El estudio, publicado recientemente en la revista Science of the Total Environment, se centró en la gaviota patiamarilla (Larus michahellis), un ave marina oportunista que cuenta con poblaciones estables en zonas urbanas como es el caso de Barcelona y está adaptada a explotar los recursos urbanos.

Seguimiento de las aves con GPS

Para la elaboración de este estudio, se analizaron los movimientos espaciales realizados entre 2018 y 2019 de un total de 20 gaviotas patiamarillas marcadas con dispositivos GPS. Esta especie de gaviota es una de las más comunes en la ciudad. Su gran plasticidad trófica, es decir, el hecho de que se alimente de presas situadas en distintas posiciones de la cadena alimentaria, hace que su papel como dispersadora de semillas pueda ser importante.

“Entender la dispersión y los patrones espaciales puede ayudar al conocimiento de las especies exóticas dentro de zonas verdes urbanas”, explica Tomás Montalvo, investigador de ASPB.

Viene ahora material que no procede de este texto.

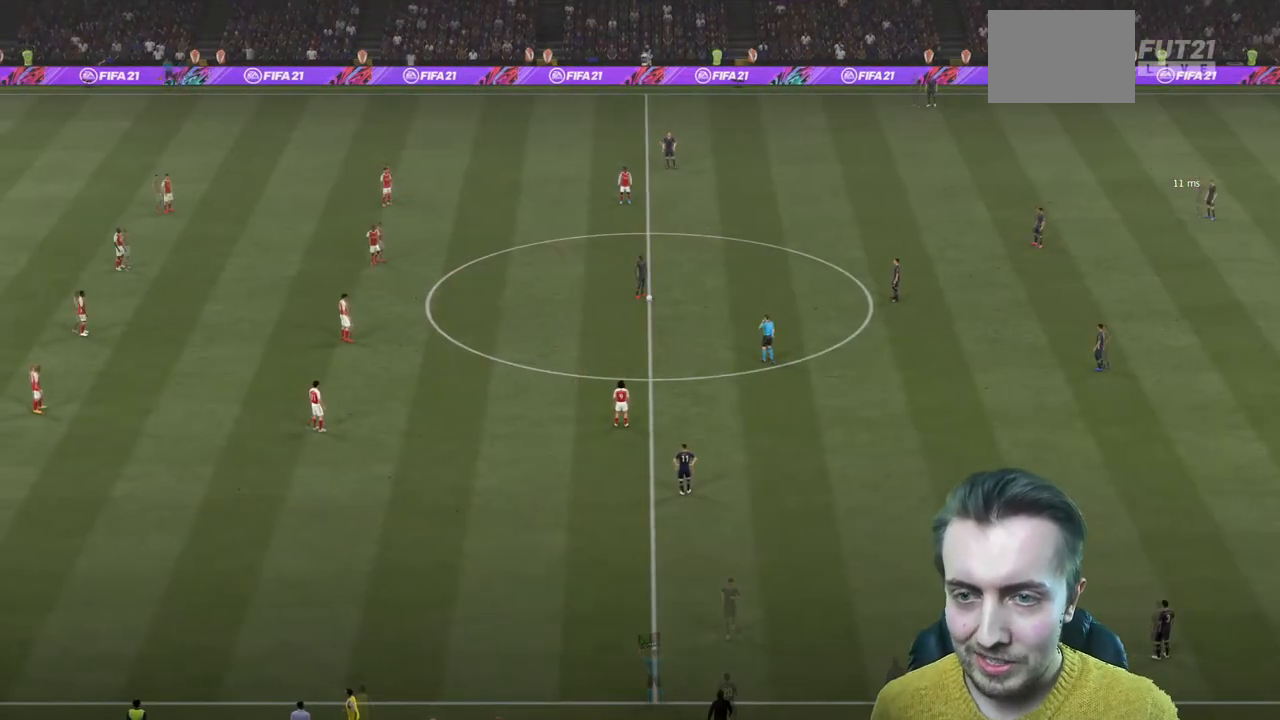
{"buttons": ["R2"], "left_stick": "down-right", "right_stick": "center", "events": []}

El equipo de trabajo combinó el análisis de los movimientos diarios junto con el tiempo que las gaviotas retuvieron las semillas en el tracto digestivo para desarrollar modelos de dispersión para heces y regurgitados. En el estudio identificaron siete especies exóticas que son dispersadas por las gaviotas a menudo: higuera, pasto dentado, hierba mora, trompillo, kiwi, palmera de abanico mexicana y cuscuta.

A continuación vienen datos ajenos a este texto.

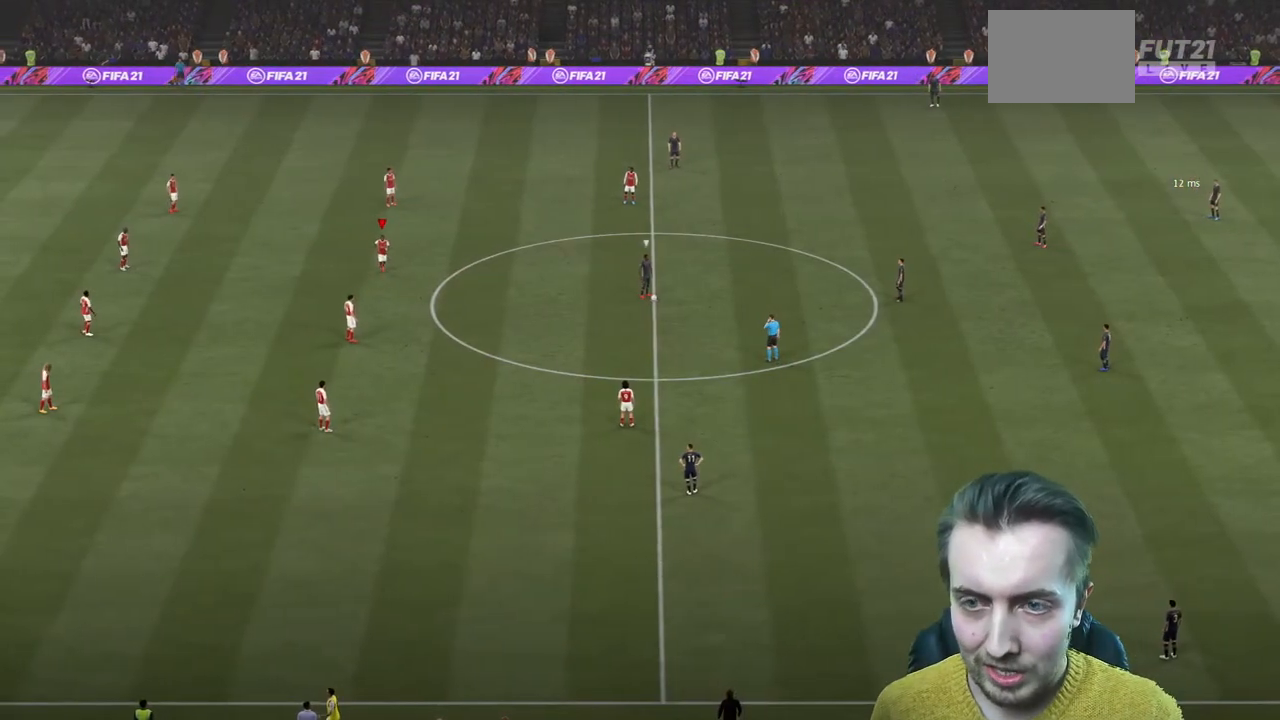
{"buttons": ["R2"], "left_stick": "down-right", "right_stick": "center", "events": []}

Las gaviotas ingieren las semillas de manera directa o al alimentarse de palomas. Los resultados indicaron que más de 1.000 semillas al día son dispersadas por las gaviotas dentro y fuera de los límites de la ciudad de Barcelona. El 95% de las semillas se transportan dentro de la propia ciudad a distancias de alrededor de 700 metros. El otro 5% restante se pueden mover hasta 35 kilómetros más allá de los límites de la ciudad.

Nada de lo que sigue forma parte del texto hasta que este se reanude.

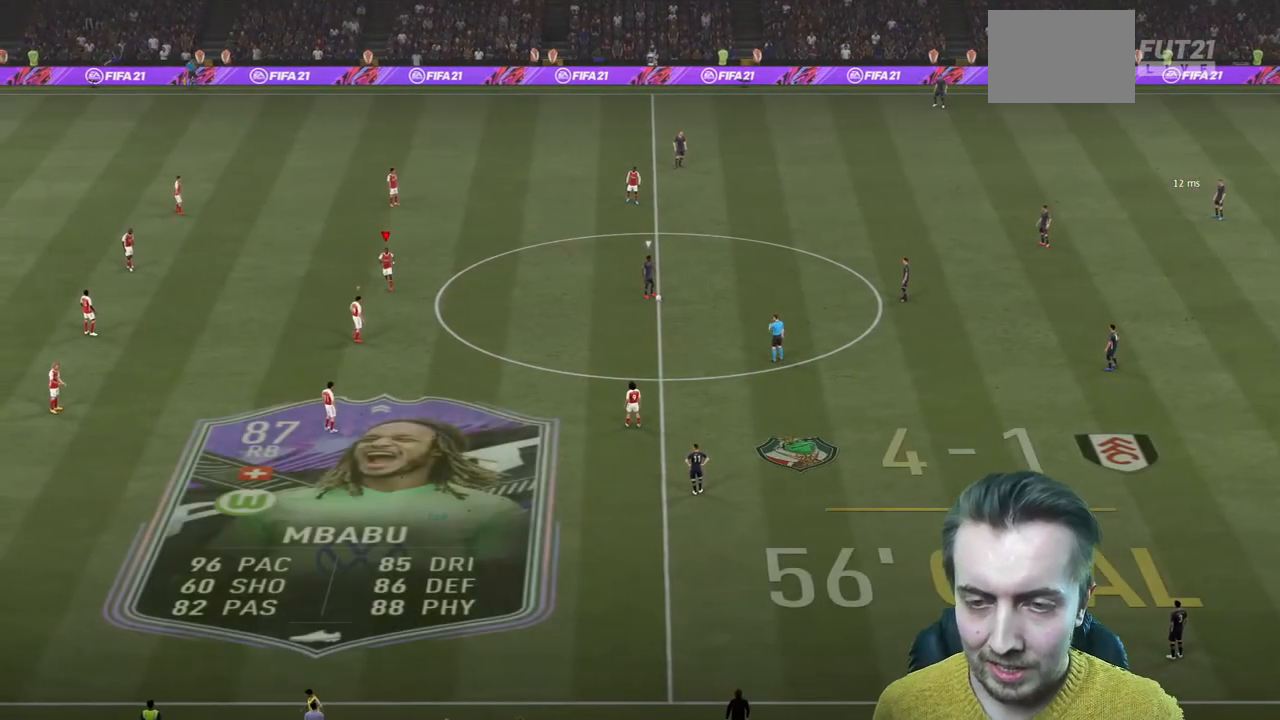
{"buttons": ["R2"], "left_stick": "up-right", "right_stick": "center", "events": [[100, "left_stick", "right"], [200, "L2", "down"], [333, "left_stick", "up-right"], [500, "L2", "up"]]}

De las semillas que se dispersan dentro de la ciudad, alrededor del 30% son depositadas en zonas verdes urbanas, las cuales son adecuadas para que las semillas se establezcan (zonas arbustivas, parques verdes y pastos urbanos).

En este sentido, Raül Aymí, investigador del ICO, afirma que “los resultados del estudio sugieren que las gaviotas serían vectores importantes de dispersión entre zonas verdes urbanas y abren la puerta a otros estudios sobre como las aves pueden contribuir a la expansión de especies exóticas en las ciudades”.

Finalmente, Joan Navarro, investigador del ICM-CSIC, concluye que “este trabajo, junto con otras investigaciones realizadas en el marco del proyecto BCNGulls, aporta información muy valiosa para entender la ecología marina urbana, en especial las interacciones con los intereses humanos y los posibles servicios ecosistémicos de la población de gaviotas residente en Barcelona”.